В единственном своем инаугурационном обращении Кеннеди разрабатывал тему свободных от эгоизма обязанностей Америки в общемировом плане еще дальше и глубже. Объявляя свое поколение прямыми наследниками первой в мире демократической революции, он возвышенным языком призывал собственную администрацию не допустить «медленного и последовательного обесценения тех самых прав человека, делу которых наша нация была предана всегда и которому мы преданы теперь как дома, так и по всему свету. Пусть это станет известно каждой из наций, независимо от того, желает ли она нам добра или зла, что мы заплатим любую цену, возложим на себя любое бремя, вынесем любые тяготы, поддержим любого друга и выступим против любого врага, чтобы обеспечить сохранение и триумф свободы»[848]. Всеобъемлющие обязательства Америки, носящие глобальный характер, не были привязаны к каким-то конкретным интересам национальной безопасности и не делали исключений для какой-либо страны или региона. Красноречивые утверждения Кеннеди были прямо противоположны девизу Пальмерстона, гласившему, что у Великобритании нет друзей, а имеются только интересы. Америка же в деле защиты свободы не имела интересов, а имела только друзей.
К моменту инаугурации Линдона Б. Джонсона 20 января 1965 года общественное мнение утвердилось в том предположении, что обязательства Америки за рубежом, естественным образом вытекающие из демократической системы правления, полностью стерли грань между внутренней и внешней политикой в плане ответственности. Для Америки, утверждал Джонсон, не существует посторонних, лишившихся надежды: «Ужасающие опасности и беды, которые мы когда-то называли „чужими", постоянно живут теперь среди нас. И если должны быть принесены в жертву американские жизни, если должны быть истрачены американские сокровища, причем в странах, о которых нам почти ничего не известно, то лишь потому, что такова цена перемен, потребных в силу нашей убежденности и наличия у нас бремени моральных обязанностей высшего плана»[849].

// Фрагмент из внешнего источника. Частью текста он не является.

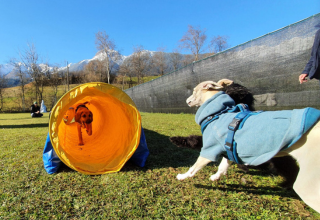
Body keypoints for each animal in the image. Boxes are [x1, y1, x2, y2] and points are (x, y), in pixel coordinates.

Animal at [178, 79, 320, 213]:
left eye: (194, 91)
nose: (186, 100)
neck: (219, 113)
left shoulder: (209, 151)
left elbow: (193, 169)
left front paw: (182, 176)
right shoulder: (227, 149)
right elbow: (222, 166)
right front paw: (215, 177)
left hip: (306, 185)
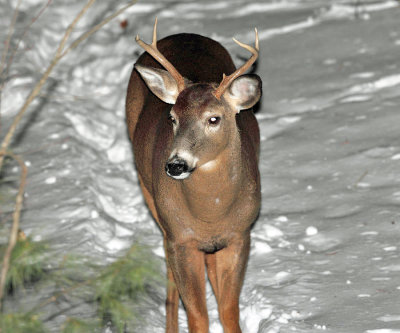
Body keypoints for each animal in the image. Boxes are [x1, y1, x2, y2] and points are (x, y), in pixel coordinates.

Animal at [126, 19, 262, 330]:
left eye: (214, 118)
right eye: (172, 118)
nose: (175, 165)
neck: (211, 213)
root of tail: (184, 34)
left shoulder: (240, 234)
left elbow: (228, 309)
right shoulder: (180, 239)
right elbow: (197, 315)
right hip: (152, 200)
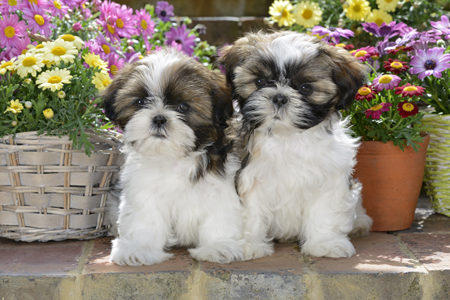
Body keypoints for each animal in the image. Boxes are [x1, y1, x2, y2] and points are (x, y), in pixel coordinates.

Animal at [102, 48, 244, 266]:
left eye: (183, 107)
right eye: (140, 102)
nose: (159, 118)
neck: (174, 157)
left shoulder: (220, 185)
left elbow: (220, 214)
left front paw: (219, 246)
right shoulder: (143, 188)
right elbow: (144, 216)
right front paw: (139, 248)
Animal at [219, 31, 372, 258]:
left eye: (305, 88)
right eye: (260, 81)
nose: (279, 97)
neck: (287, 137)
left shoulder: (330, 177)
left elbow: (325, 211)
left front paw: (325, 244)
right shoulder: (248, 177)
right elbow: (251, 213)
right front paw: (249, 245)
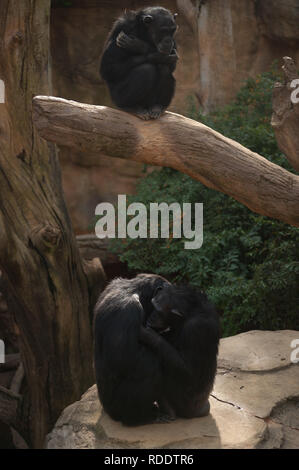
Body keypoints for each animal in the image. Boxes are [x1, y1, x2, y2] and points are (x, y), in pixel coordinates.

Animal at [94, 272, 190, 426]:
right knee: (149, 366)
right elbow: (121, 358)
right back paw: (142, 417)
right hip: (117, 407)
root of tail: (107, 411)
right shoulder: (127, 311)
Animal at [148, 282, 220, 418]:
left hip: (185, 405)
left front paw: (147, 333)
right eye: (152, 306)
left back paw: (168, 412)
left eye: (158, 312)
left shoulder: (196, 328)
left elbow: (188, 371)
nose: (151, 316)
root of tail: (201, 410)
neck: (190, 312)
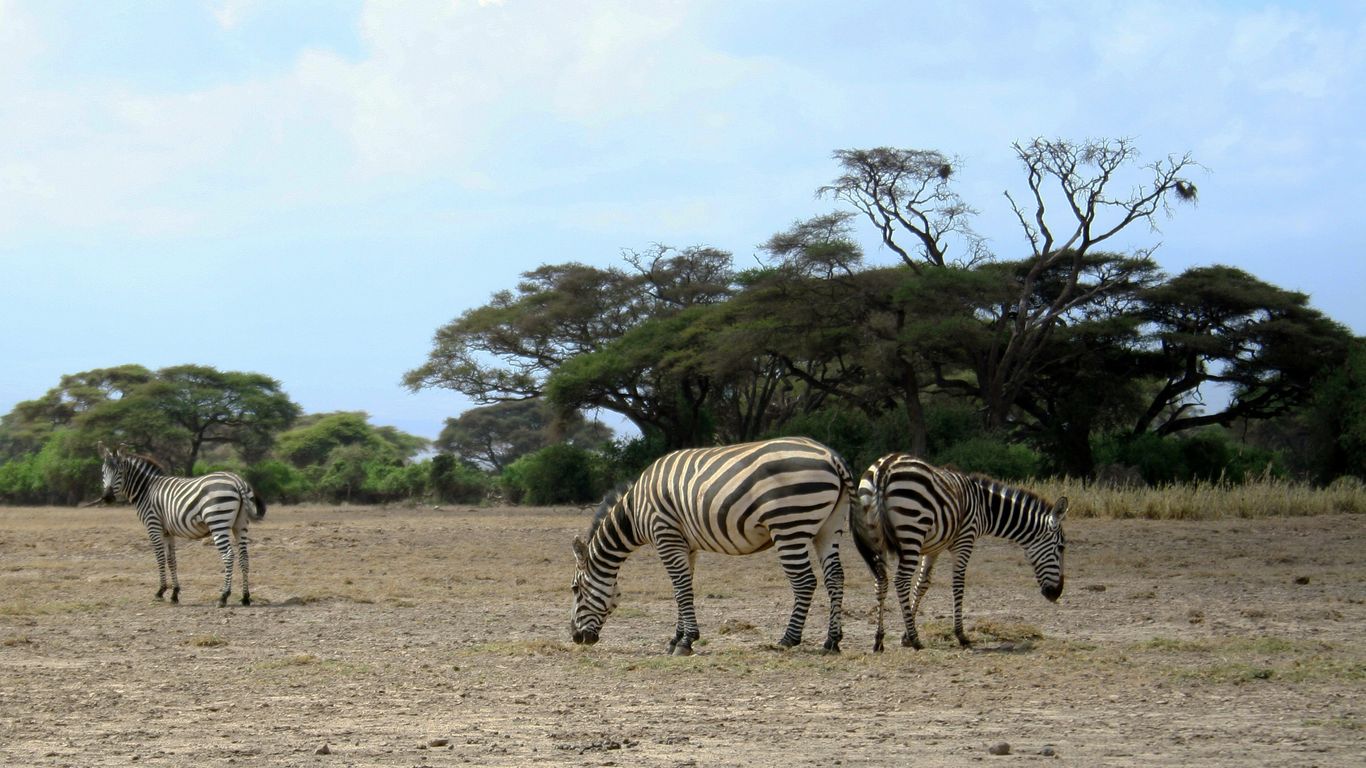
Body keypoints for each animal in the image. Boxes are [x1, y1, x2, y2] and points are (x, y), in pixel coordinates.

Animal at [98, 443, 266, 607]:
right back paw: (245, 597)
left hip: (218, 522)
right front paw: (174, 593)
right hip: (240, 524)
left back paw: (223, 596)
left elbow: (160, 558)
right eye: (103, 472)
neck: (146, 490)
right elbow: (171, 560)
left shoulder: (153, 525)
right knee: (244, 557)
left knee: (229, 555)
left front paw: (160, 592)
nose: (107, 498)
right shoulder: (168, 532)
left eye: (120, 472)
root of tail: (238, 481)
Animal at [570, 436, 854, 655]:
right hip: (829, 527)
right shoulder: (686, 545)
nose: (574, 637)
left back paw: (788, 640)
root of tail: (830, 456)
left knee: (805, 581)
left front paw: (686, 642)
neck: (634, 512)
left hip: (789, 526)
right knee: (835, 577)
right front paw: (676, 638)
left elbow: (682, 589)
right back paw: (832, 641)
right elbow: (682, 590)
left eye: (575, 589)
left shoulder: (666, 536)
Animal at [851, 453, 1066, 652]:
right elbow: (958, 585)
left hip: (875, 534)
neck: (985, 508)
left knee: (881, 581)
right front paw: (960, 635)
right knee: (901, 581)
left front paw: (904, 636)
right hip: (912, 530)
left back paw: (879, 640)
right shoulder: (965, 540)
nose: (1056, 594)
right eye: (1061, 547)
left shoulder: (933, 549)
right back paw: (916, 640)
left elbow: (922, 585)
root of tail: (884, 469)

Гораздо позднее стало модным цитировать подобные заявления как примеры силовой бравады или как лицемерный предлог для предъявления Америкой претензии на мировое господство. Столь бездумный цинизм выворачивает наизнанку сущность американского символа политической веры, который, будучи по сути как бы «наивен», самой своей наивностью создает стимул для исключительного подвижничества. Большинство стран вступает в войну ради отражения конкретных, четко определяемых угроз собственной безопасности. В нынешнем столетии Америка вступала в войну — начиная с первой мировой войны и кончая войной 1991 года в Персидском заливе — в основном ради того, что ей виделось в форме морального обязательства по отражению агрессии или ликвидации несправедливости в качестве доверенного лица, действующего во имя коллективной безопасности.
Это обязательство особенно остро ощущалось тем поколением американских руководителей, которое в юности стало свидетелем трагедии Мюнхена. Глубоко в душу запал им урок, суть которого сводится к тому, что неспособность отразить агрессию — где и когда бы она ни свершилась — предопределяет с абсолютной точностью, что ее придется отражать позднее и при гораздо худших обстоятельствах. Начиная от Корделла Хэлла, все государственные секретари, как один, высказывались на эту тему. Это был единственный пункт, по которому существовало согласие между Дином Ачесоном и Джоном Фостером Даллесом[850]. Геополитический анализ конкретных опасностей порождаемых коммунистическим завоеванием отдаленной страны, считался второстепенным перед лицом двух лозунгов: абстрактного противостояния агрессии и предотвращения дальнейшего распространения коммунизма. Победа коммунистов в Китае подкрепила убежденность творцов американской политики в том, что дальнейшее распространение коммунизма не может быть терпимо.
Документы по вопросам внешней политики и официальные заявления того периода показывают, что такого рода постулат воспринимался в основном без возражений. В феврале 1950 года, за четыре месяца до начала корейского конфликта, в документе 64 Совета национальной безопасности был сделан вывод, что Индокитай является «ключевым районом Юго-Восточной Азии и находится под непосредственной угрозой»[851]. Этот меморандум представлял собой дебют так называемой «теории домино», гласившей применительно к данному случаю, что если падет Индокитай, за ним вскоре последуют Бирма и Таиланд, и тогда «равновесие сил в Юго-Восточной Азии подвергнется серьезнейшей опасности»[852].